Le médecin de famille doit être au centre du système de santé. Des syndicats proposent de rendre obligatoire le passage par un interlocuteur personnel afin de garantir une prise en charge globale et efficace dans le cadre de l'assurance maladie de base. L'Union syndicale suisse (USS), le Syndicat des services publics (SSP), l'Association suisse des infirmières et infirmiers (ASI) ainsi que la Fédération des associations professionnelles du domaine de la santé (FSAS) ont présenté lundi à Berne un modèle visant à contrebalancer le cours, à leurs yeux antisocial et contre-productif, de la révision de la LAMal en discussion au parlement.

«L'interlocuteur de santé personnel», à consulter en priorité, sera généralement le médecin de famille, un réseau de médecins, un cabinet groupé, un service ambulatoire ou un pédiatre.
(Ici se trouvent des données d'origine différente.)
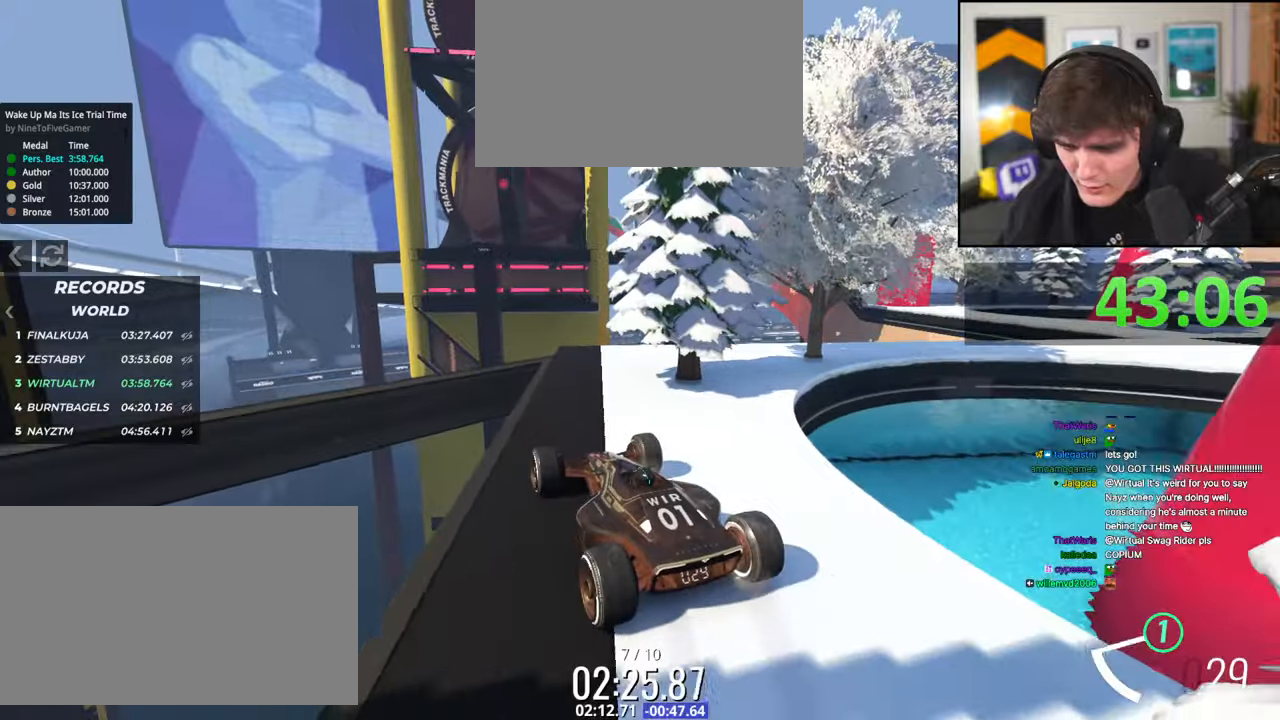
{"keys": ["down"], "events": [[17, "right", "down"], [150, "right", "up"], [300, "right", "down"], [334, "down", "down"], [334, "right", "up"]]}
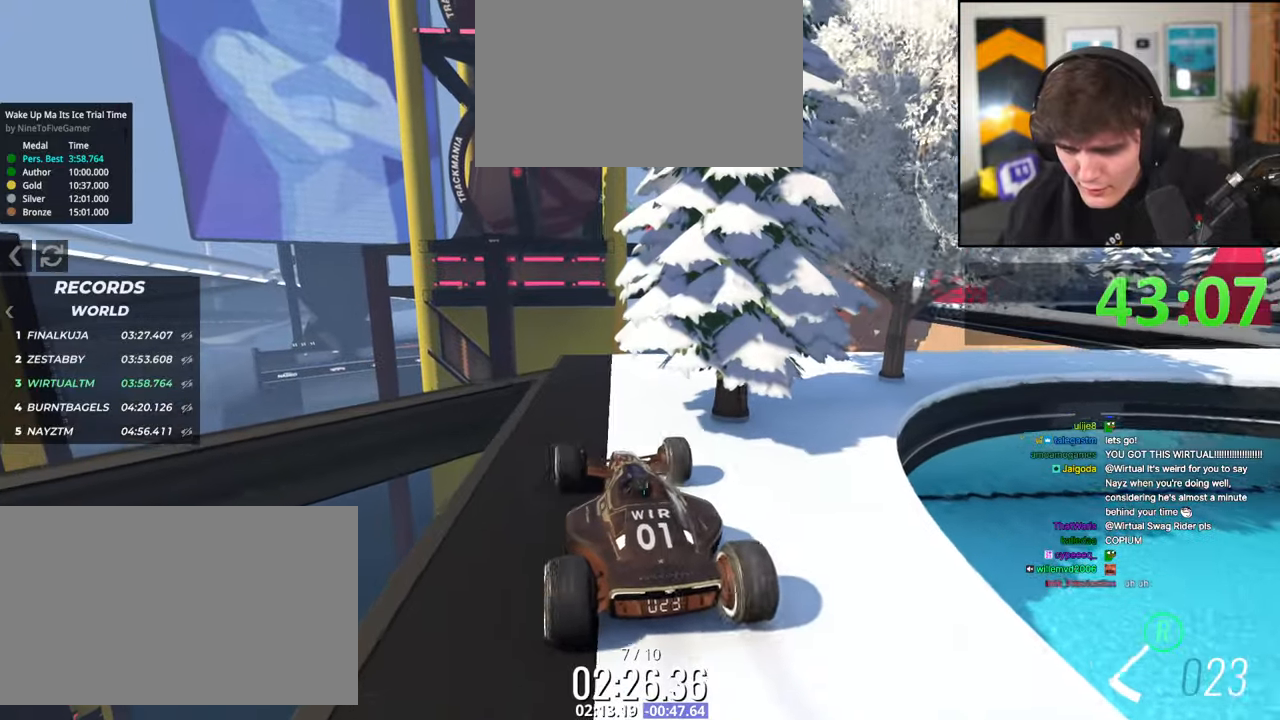
{"keys": [], "events": [[167, "down", "up"], [217, "right", "down"], [500, "right", "up"]]}
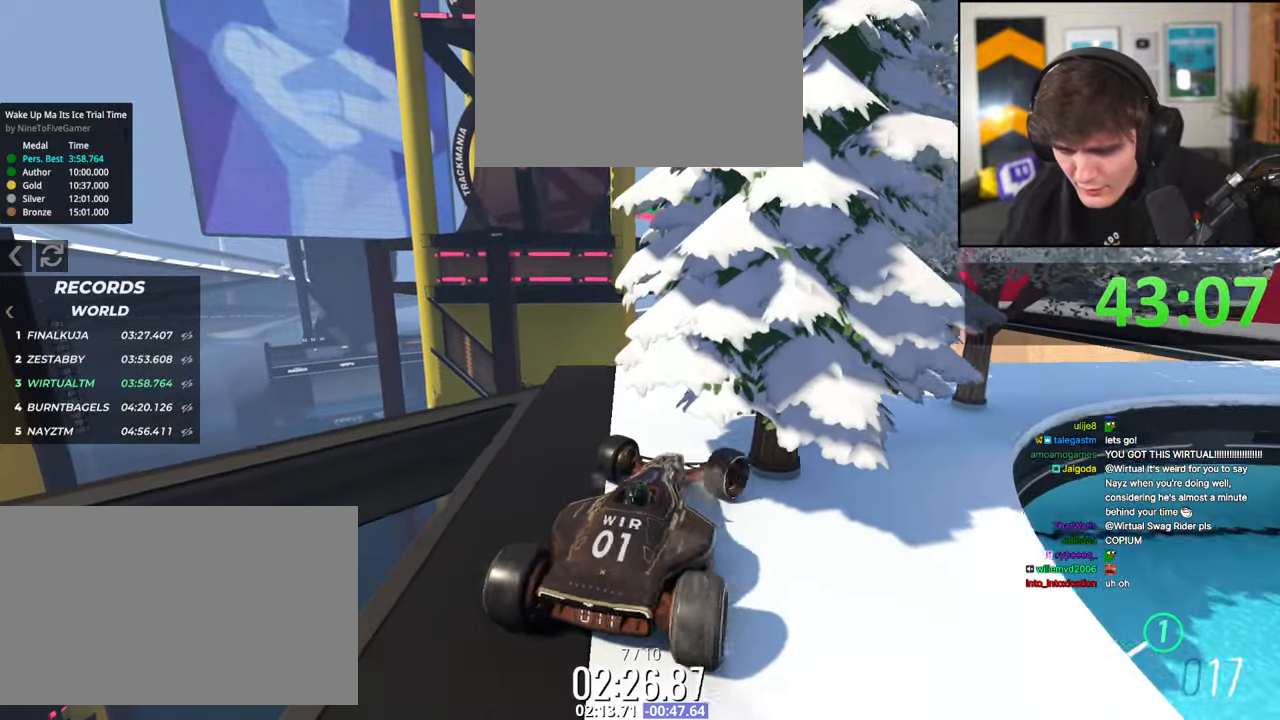
{"keys": ["right"], "events": [[267, "right", "down"]]}
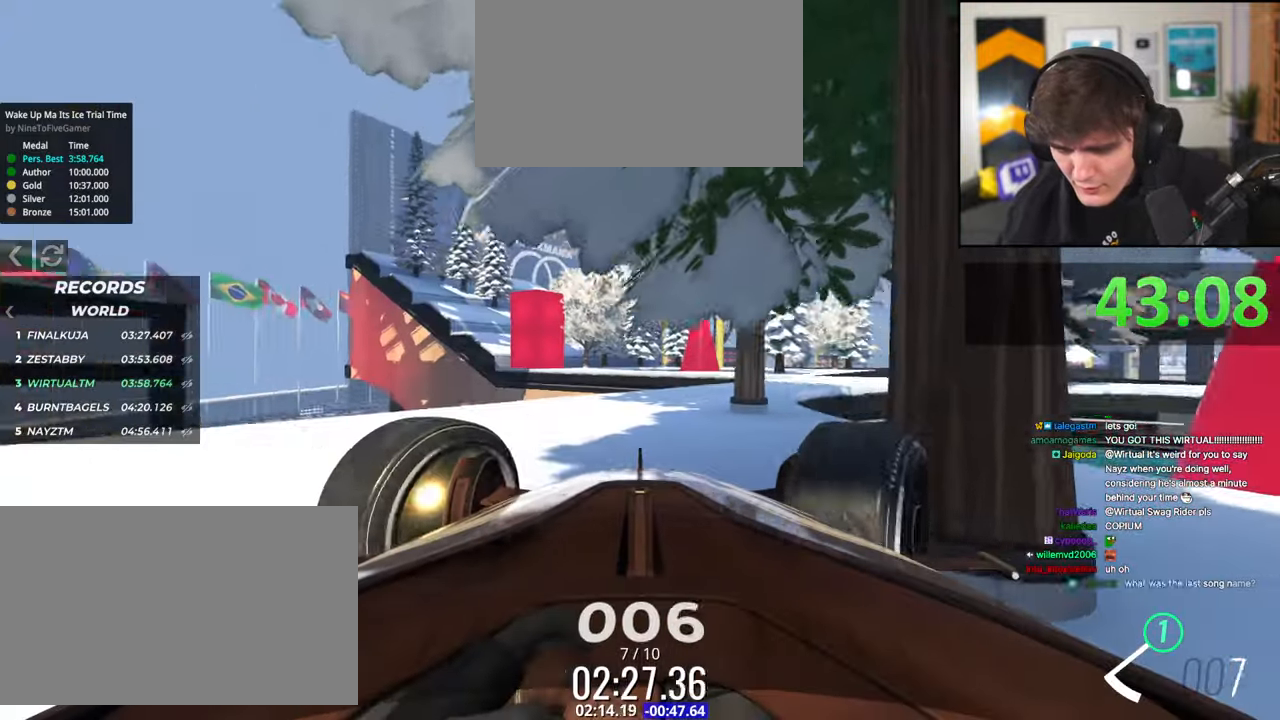
{"keys": ["left", "up"], "events": [[17, "right", "up"], [150, "up", "down"], [484, "left", "down"]]}
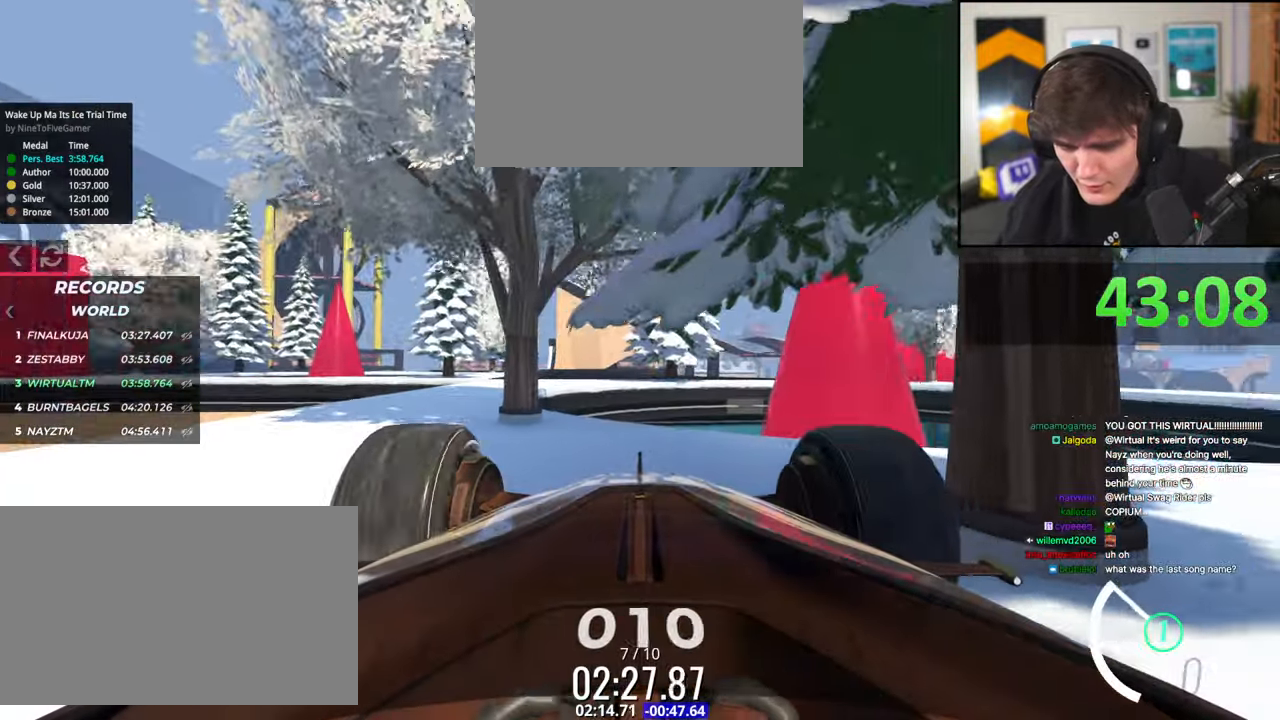
{"keys": ["left", "up"], "events": [[17, "left", "up"], [167, "left", "down"], [250, "up", "up"], [500, "up", "down"]]}
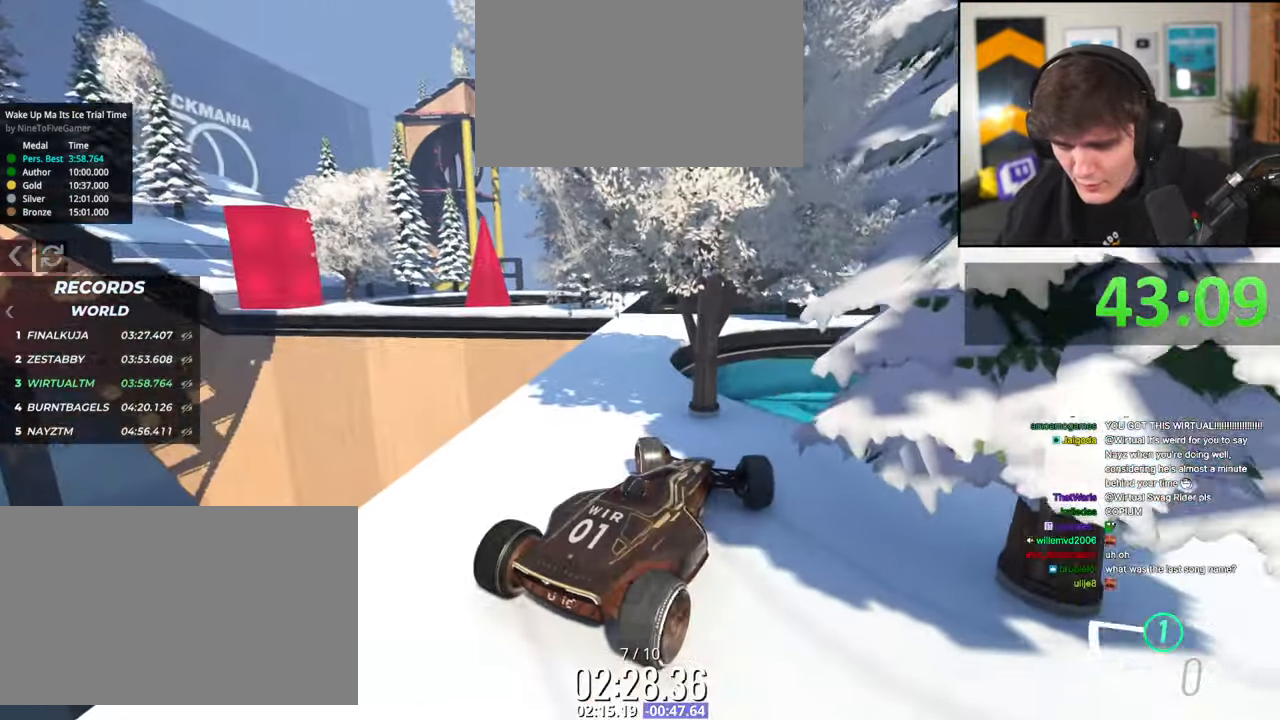
{"keys": ["up"], "events": [[84, "left", "up"]]}
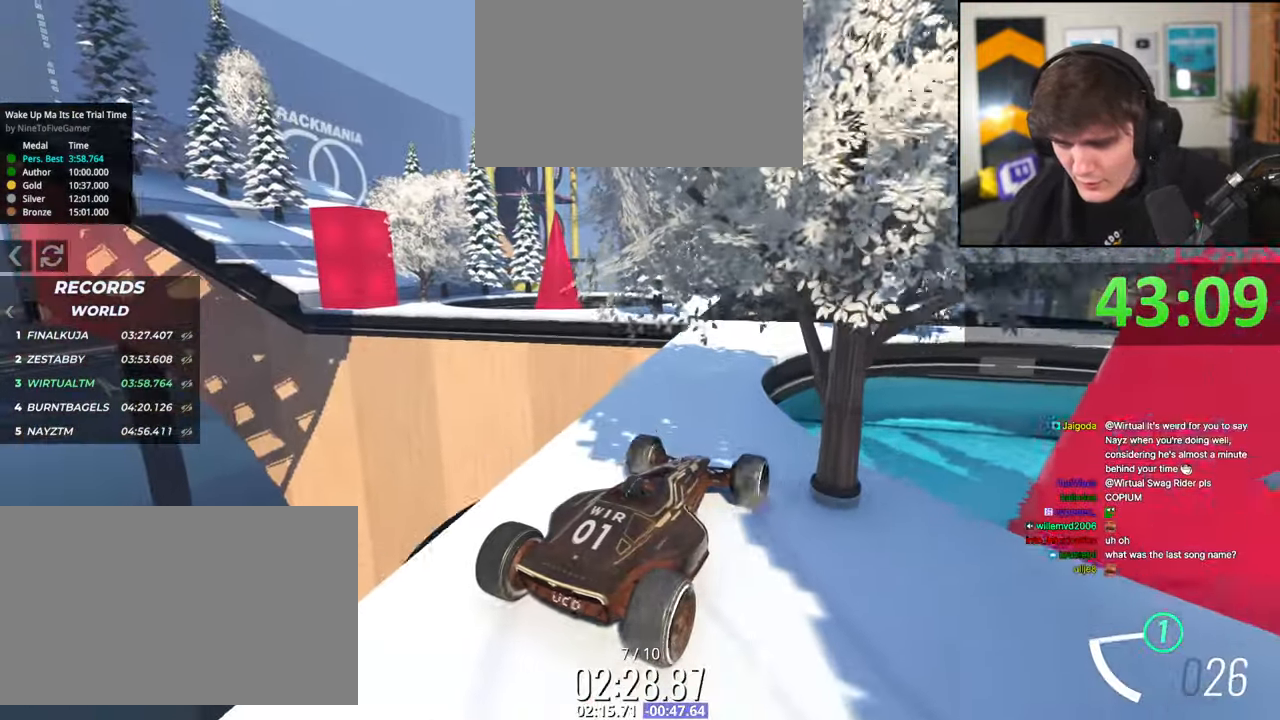
{"keys": ["left", "up"], "events": [[100, "right", "down"], [250, "right", "up"], [334, "left", "down"]]}
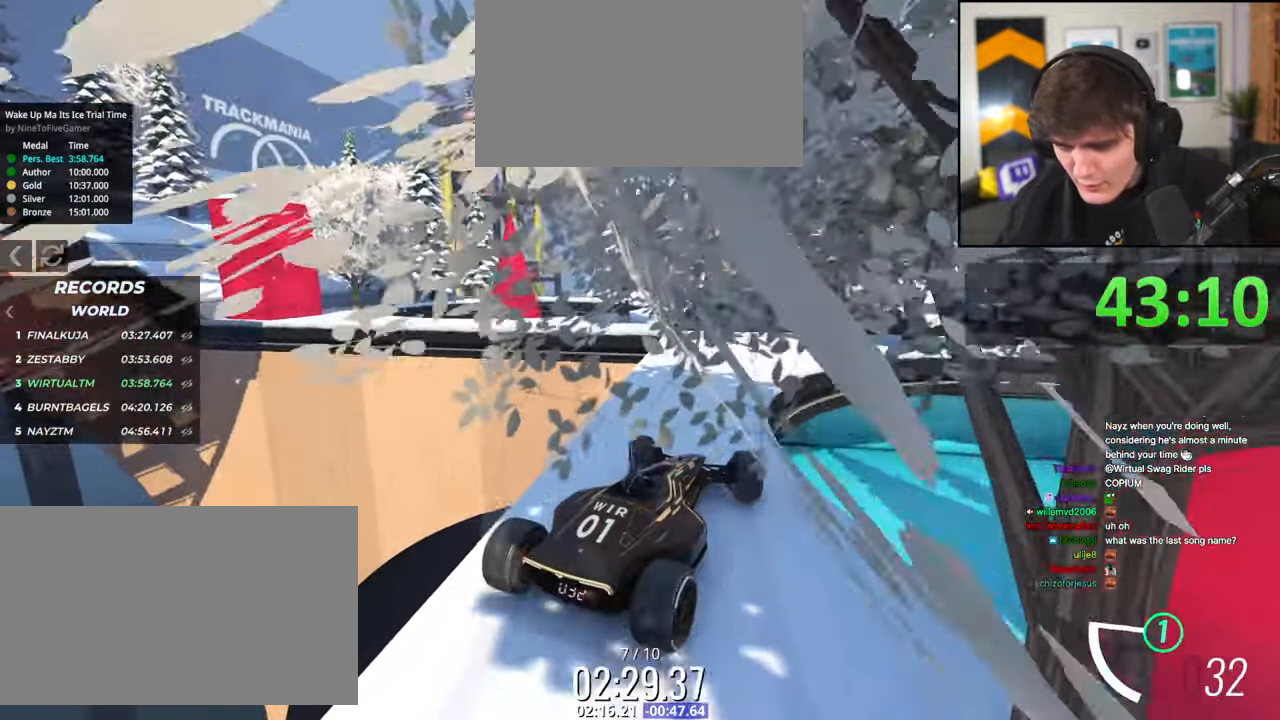
{"keys": ["up"], "events": [[17, "left", "up"], [167, "left", "down"], [300, "left", "up"]]}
Entre 80 et 90% des cas pourraient être réglés à ce niveau, a relevé devant les médias Beat Ringger, secrétaire central SSP. Le potentiel d'économies est estimé entre 10 et 20%. Cette solution permettra d'éviter les doublons tout en encourageant la prévention. L'interlocuteur de référence, à la fois coordinateur des prestations au sein de la chaîne thérapeutique et contrôleur de la qualité, pourra diriger le patient vers un spécialiste si un traitement ou une intervention spécifique sont requis.

Menace de référendum

Le patient n'aura toutefois pas besoin de passer par lui pour les cas d'urgence, ni pour les examens de routine gynécologiques, ophtalmologiques et pédiatriques. L'assuré sera en outre totalement libre de choisir son interlocuteur personnel et d'en changer. Les référents seront accrédités par l'Etat.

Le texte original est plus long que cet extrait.